PAGE TEXT:

Irupatham Noottandu () is a 1987 Indian Malayalam-language gangster film directed by K. Madhu, written by S. N. Swamy and produced by M. Mani. It stars Mohanlal, Suresh Gopi, and Ambika. The film's music was composed by Shyam. The plot follows Sagar Alias Jacky, a maverick youth who runs a gold smuggling racket for Sekharankutty, the son of the Chief Minister of Kerala. Their relationship stains after the latter brings narcotics into the business.

Irupatham Noottandu was released on 14 May 1987 enjoys a cult following in Malayalam cinema. It was remade in Kannada as Jackey (1989) and in Telugu as 20va Sathabdam (1990) with Suman and Ambareesh reprising Mohanlal's role in the Kannada and Telugu versions, while Devaraj portrayed Suresh Gopi's role in both versions. The film also has a spiritual sequel titled Sagar Alias Jacky Reloaded, which is released in 2009 and directed by Amal Neerad with Mohanlal reprising his role.

Plot 
Sagar Alias Jacky is a maverick youth, who turned to gold smuggling due to financial situation and inspiration from the media glorifying the Mumbai underworld and its gangsters. He is partnered with Shekharankutty, who is the son of the ruling CM Inchakadu Ramakrishna Pillai. The Custom officers are provided with an information about one of the cars among the rally race cars : A blue Maruti car is being used in gold smuggling. Suddenly, the car sways from the pack where Jacky and his aide Lawrence hide the gold in the car's spare wheel and pass the customs checking and reach Shekharankutty's house. Jacky, Shekkarankutty and their aides: Qasim, Tony and Chanakya relaxes in a room at Chanakya's hotel.

LIST OF TASKS:
1) Answer these about the Irupatham Noottandu text:
(a) Who directed the film?
(b) What is the title of the Telugu remake?
(c) What color is the Maruti car that customs officers are told about?
2) Extract the stretch of the Irupatham Noottandu text from "Irupatham Noottandu was" through "reprising his role.".
The lines that come next are from a separate source.

STORED RECORDS:
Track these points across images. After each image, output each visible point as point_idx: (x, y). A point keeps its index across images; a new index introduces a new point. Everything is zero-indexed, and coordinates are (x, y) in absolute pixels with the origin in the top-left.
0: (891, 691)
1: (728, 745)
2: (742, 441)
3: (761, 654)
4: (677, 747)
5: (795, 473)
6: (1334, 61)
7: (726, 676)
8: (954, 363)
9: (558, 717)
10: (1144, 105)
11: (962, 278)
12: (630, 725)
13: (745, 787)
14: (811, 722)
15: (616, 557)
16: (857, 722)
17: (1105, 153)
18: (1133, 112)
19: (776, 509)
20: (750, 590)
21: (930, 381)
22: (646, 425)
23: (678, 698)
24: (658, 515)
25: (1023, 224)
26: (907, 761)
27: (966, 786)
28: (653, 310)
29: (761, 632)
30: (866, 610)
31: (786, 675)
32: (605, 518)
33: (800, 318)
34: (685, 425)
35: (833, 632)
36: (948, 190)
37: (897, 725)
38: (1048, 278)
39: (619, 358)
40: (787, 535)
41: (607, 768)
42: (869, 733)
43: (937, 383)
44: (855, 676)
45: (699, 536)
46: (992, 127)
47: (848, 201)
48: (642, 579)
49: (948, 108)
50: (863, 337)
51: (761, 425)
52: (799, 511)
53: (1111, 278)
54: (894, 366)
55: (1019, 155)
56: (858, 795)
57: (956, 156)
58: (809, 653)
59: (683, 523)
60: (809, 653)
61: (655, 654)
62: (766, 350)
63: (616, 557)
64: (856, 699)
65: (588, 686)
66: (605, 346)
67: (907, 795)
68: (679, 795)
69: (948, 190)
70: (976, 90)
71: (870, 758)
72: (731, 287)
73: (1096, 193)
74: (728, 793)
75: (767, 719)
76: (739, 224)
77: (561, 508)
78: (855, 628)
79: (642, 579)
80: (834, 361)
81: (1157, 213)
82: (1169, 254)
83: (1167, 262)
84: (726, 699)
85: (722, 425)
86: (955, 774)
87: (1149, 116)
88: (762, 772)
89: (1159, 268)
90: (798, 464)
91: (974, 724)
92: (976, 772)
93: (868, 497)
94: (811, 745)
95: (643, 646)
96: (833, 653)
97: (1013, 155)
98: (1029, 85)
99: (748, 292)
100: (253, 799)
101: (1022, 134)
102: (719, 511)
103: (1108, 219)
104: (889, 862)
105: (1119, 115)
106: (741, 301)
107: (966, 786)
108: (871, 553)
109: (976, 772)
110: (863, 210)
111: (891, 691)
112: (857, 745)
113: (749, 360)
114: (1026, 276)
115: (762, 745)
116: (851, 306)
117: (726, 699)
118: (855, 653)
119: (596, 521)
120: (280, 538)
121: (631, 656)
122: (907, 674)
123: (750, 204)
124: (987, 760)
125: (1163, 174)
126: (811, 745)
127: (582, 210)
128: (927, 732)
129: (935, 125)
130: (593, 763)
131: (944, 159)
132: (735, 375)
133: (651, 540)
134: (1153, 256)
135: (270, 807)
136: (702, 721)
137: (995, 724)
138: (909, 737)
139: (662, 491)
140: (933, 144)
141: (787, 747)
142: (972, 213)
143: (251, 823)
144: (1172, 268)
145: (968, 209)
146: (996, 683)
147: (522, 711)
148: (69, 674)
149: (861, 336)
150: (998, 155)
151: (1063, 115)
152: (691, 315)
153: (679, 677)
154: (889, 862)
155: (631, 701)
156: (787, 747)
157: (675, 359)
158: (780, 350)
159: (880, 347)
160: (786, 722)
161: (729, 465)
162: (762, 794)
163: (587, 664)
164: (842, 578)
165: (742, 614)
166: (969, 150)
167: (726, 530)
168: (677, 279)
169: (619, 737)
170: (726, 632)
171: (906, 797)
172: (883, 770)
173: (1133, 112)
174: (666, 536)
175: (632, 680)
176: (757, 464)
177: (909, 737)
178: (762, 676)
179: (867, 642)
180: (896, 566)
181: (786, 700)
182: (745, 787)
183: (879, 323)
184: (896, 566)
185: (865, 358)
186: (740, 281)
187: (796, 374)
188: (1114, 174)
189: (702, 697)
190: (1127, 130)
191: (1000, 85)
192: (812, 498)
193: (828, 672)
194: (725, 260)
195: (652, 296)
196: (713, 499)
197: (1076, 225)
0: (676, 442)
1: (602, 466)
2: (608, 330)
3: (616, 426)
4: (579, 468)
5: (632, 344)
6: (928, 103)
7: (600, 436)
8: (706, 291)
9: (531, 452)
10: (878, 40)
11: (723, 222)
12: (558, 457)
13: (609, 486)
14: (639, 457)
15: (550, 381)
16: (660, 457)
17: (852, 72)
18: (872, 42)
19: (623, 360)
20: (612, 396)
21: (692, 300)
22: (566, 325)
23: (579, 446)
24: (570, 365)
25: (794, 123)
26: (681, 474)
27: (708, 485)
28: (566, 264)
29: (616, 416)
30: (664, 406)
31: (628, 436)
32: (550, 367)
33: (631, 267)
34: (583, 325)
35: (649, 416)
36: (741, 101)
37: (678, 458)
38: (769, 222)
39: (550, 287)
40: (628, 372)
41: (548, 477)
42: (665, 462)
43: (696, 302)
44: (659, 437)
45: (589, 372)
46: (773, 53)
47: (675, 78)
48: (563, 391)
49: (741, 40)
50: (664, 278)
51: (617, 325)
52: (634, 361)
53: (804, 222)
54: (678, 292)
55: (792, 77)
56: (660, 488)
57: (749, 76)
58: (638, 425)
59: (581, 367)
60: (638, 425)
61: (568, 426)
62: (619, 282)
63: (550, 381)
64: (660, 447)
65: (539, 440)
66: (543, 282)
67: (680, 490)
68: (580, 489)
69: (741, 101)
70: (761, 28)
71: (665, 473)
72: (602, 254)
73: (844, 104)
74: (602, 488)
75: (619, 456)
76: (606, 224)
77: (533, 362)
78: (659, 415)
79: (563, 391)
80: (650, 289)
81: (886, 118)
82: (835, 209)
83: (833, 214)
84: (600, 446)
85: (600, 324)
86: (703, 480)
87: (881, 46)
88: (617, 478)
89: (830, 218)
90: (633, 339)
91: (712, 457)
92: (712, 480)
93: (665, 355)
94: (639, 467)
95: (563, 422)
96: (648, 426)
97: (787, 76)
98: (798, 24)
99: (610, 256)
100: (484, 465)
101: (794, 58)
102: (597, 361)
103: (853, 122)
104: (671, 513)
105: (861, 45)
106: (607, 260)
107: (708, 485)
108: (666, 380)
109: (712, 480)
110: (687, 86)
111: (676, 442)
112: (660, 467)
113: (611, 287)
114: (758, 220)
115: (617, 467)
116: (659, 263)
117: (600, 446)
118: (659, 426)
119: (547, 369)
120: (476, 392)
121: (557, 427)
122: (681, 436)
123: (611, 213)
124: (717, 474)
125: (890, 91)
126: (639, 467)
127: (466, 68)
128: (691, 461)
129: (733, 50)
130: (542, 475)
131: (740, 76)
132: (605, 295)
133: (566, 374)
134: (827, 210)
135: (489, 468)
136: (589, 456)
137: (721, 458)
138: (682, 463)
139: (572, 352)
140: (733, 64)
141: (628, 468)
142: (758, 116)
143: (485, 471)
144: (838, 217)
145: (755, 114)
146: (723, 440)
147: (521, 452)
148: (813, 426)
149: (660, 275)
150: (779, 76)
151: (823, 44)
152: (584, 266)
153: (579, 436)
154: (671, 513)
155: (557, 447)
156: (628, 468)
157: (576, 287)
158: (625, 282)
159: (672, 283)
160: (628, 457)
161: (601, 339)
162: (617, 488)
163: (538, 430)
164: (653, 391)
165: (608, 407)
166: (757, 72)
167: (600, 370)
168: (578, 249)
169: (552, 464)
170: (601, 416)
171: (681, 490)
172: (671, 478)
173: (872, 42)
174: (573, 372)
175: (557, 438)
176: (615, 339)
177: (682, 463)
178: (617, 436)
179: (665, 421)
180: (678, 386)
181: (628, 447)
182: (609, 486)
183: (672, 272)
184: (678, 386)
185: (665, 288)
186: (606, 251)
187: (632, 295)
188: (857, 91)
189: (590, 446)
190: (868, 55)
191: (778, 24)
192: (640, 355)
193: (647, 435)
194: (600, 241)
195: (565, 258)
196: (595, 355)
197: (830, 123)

EXPECTED RESPONSES:
1)
(a) K. Madhu
(b) 20va Sathabdam
(c) Blue

2)
Irupatham Noottandu was released on 14 May 1987 enjoys a cult following in Malayalam cinema. It was remade in Kannada as Jackey (1989) and in Telugu as 20va Sathabdam (1990) with Suman and Ambareesh reprising Mohanlal's role in the Kannada and Telugu versions, while Devaraj portrayed Suresh Gopi's role in both versions. The film also has a spiritual sequel titled Sagar Alias Jacky Reloaded, which is released in 2009 and directed by Amal Neerad with Mohanlal reprising his role.